◆ **TRAVAIL À FAIRE**
Écrivez la suite du texte sur l'estampe « La dernière chemise », en partant de sa dernière phrase.

◆ **TEXTE**
----

La dernière chemise.
L'auteur de cette estampe est anonyme. Au XVIIIe siècle, de nombreux dessinateurs et graveurs restaient anonymes, pour des questions de droits d'auteur, les gravures restant la propriété de l'éditeur. C'est la raison pour laquelle n'apparaît que le nom de l'éditeur en bas à gauche: Carington Bowles, N° 69 Paul's Church Yard à Londres.
Cette image a été publiée vers 1792 et se nomme "The Last Shift" (La dernière chemise). Elle représente une courtisane de l'époque géorgienne dans un logement pauvre et exigu.
A la fin du XVIIIe siècle, le mot "shift" avait trois sens:
- Le vêtement: c'était la chemise de corps.
- La pauvreté: "To be put to one's last shift" voulait dire être réduit à la dernière extrémité, utiliser sa dernière chemise.
- Le changement d'activité: comme par exemple, la cessation d'une période de travail mais aussi, pour une prostituée, le changement de client.
Cette courtisane n'a plus qu'une seule chemise qu'elle est obligée de laver, raison pour laquelle sa poitrine est nue, preuve qu'elle touche le fond de la misère.

----

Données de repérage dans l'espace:
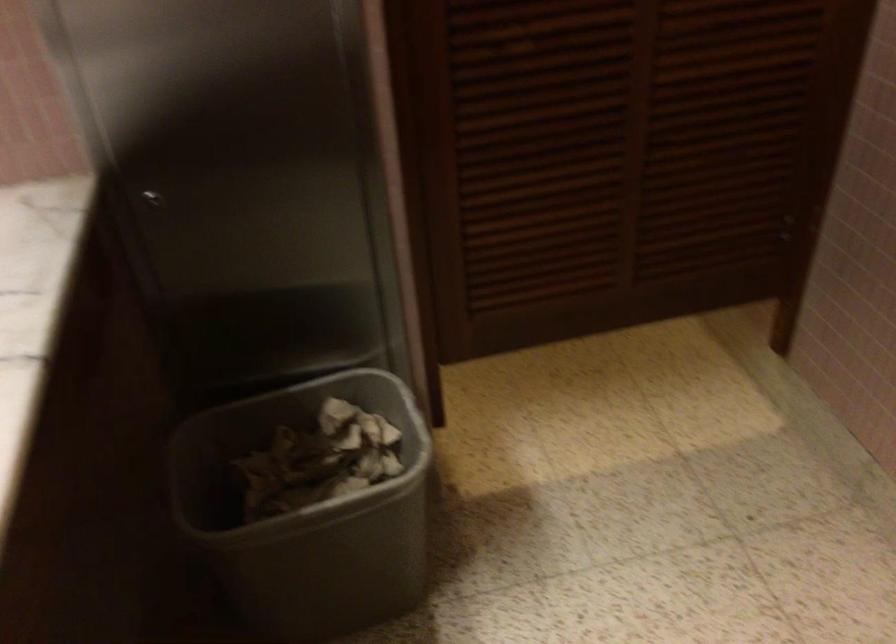
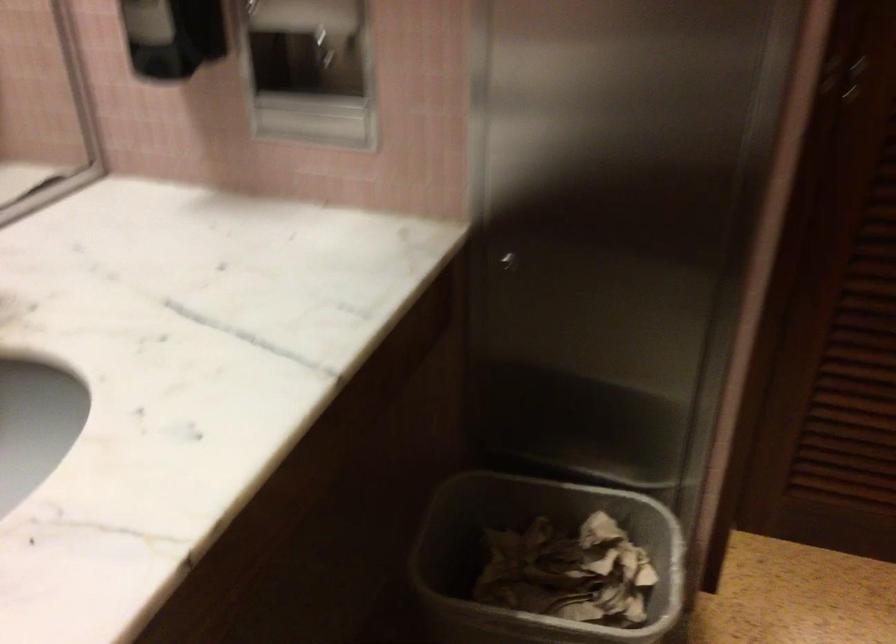
Find the pixel in the second image that matches pixel 287 469 in the first image.

(533, 558)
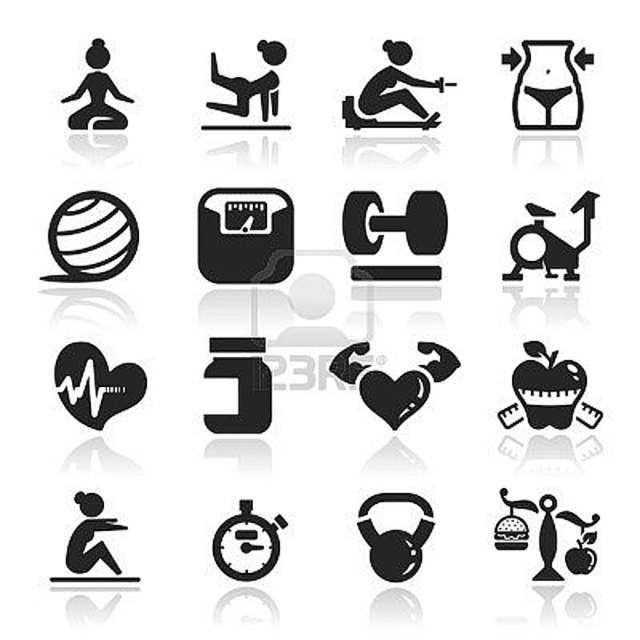
You are an interior designer arranging these silhouettes on a wall. You want to place a new decorative item between the transparent plastic waist at upper right and the black matte figure at center. Based on their current positions, where should you place the new item?

The transparent plastic waist at upper right is positioned under the black matte figure at center, so placing the new item between them would require positioning it below the black matte figure at center and above the transparent plastic waist at upper right.

You are organizing a fitness event and need to place the black rubber stopwatch at center and the black matte exercise bike at upper right on a shelf. If the shelf has a maximum width capacity of 1.2 meters, can both items fit side by side?

The black rubber stopwatch at center has a smaller width than the black matte exercise bike at upper right, but the combined width of both items is not provided. Therefore, it is uncertain if they can fit on the shelf together.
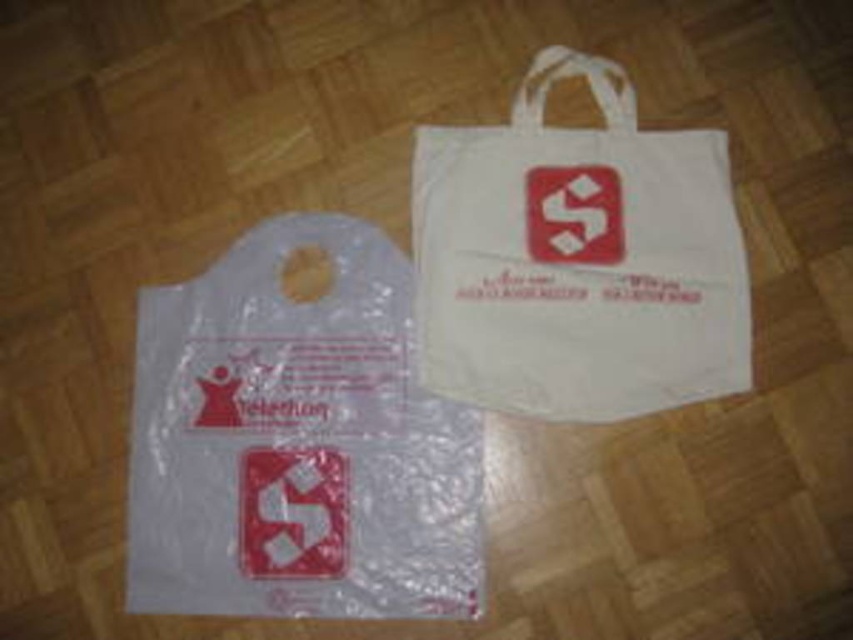
Between transparent plastic bag at lower left and white fabric bag at upper right, which one has less height?

Standing shorter between the two is white fabric bag at upper right.

Is point (270, 272) positioned after point (721, 131)?

No, (270, 272) is in front of (721, 131).

Which is in front, point (250, 451) or point (587, 76)?

Point (250, 451) is more forward.

Find the location of a particular element. The width and height of the screenshot is (853, 640). transparent plastic bag at lower left is located at coordinates (x=297, y=442).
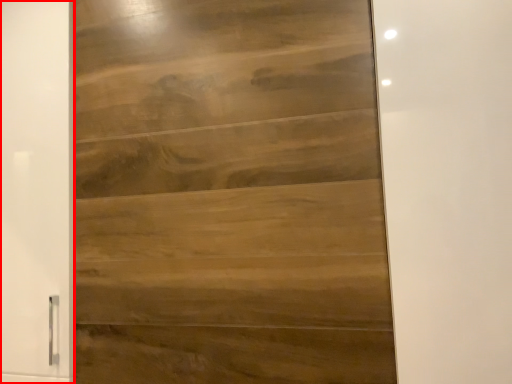
Question: From the image's perspective, considering the relative positions of barn door (annotated by the red box) and door in the image provided, where is barn door (annotated by the red box) located with respect to the staircase?

Choices:
 (A) above
 (B) below

Answer: (B)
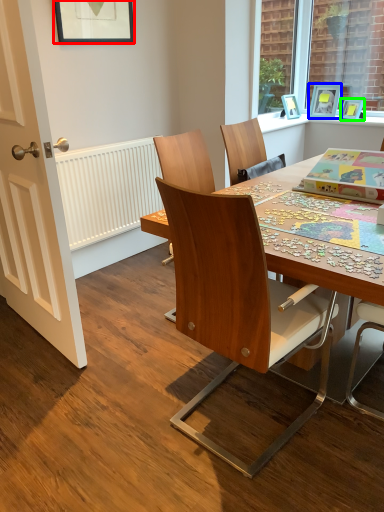
Question: Considering the real-world distances, which object is farthest from picture frame (highlighted by a red box)? picture frame (highlighted by a blue box) or picture frame (highlighted by a green box)?

Choices:
 (A) picture frame
 (B) picture frame

Answer: (B)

----

◆ **RÉPONSE**
Du linge sèche dans la modeste cheminée, tandis que le désordre règne dans la pièce. On peut voir sous la table un corset, ainsi que plus à droite, un chapeau haut-de-forme laissant comprendre le départ précipité d'un client pour des raisons inconnues.
Une chanson imprimée, une ballade, se trouve aussi à terre. Les premiers mots sont: "How happy were my days till now" (Qu'ils étaient heureux mes jours jusqu'à présent), ce qui indique, pour ceux qui n'auraient pas compris, une déchéance récente.
On voit aussi un chat qui tente d'attraper de la nourriture. Au XVIIIe siècle, le chat était le symbole de la sexualité féminine. La présence du chat sur l'image confirme l'état de courtisane de la femme.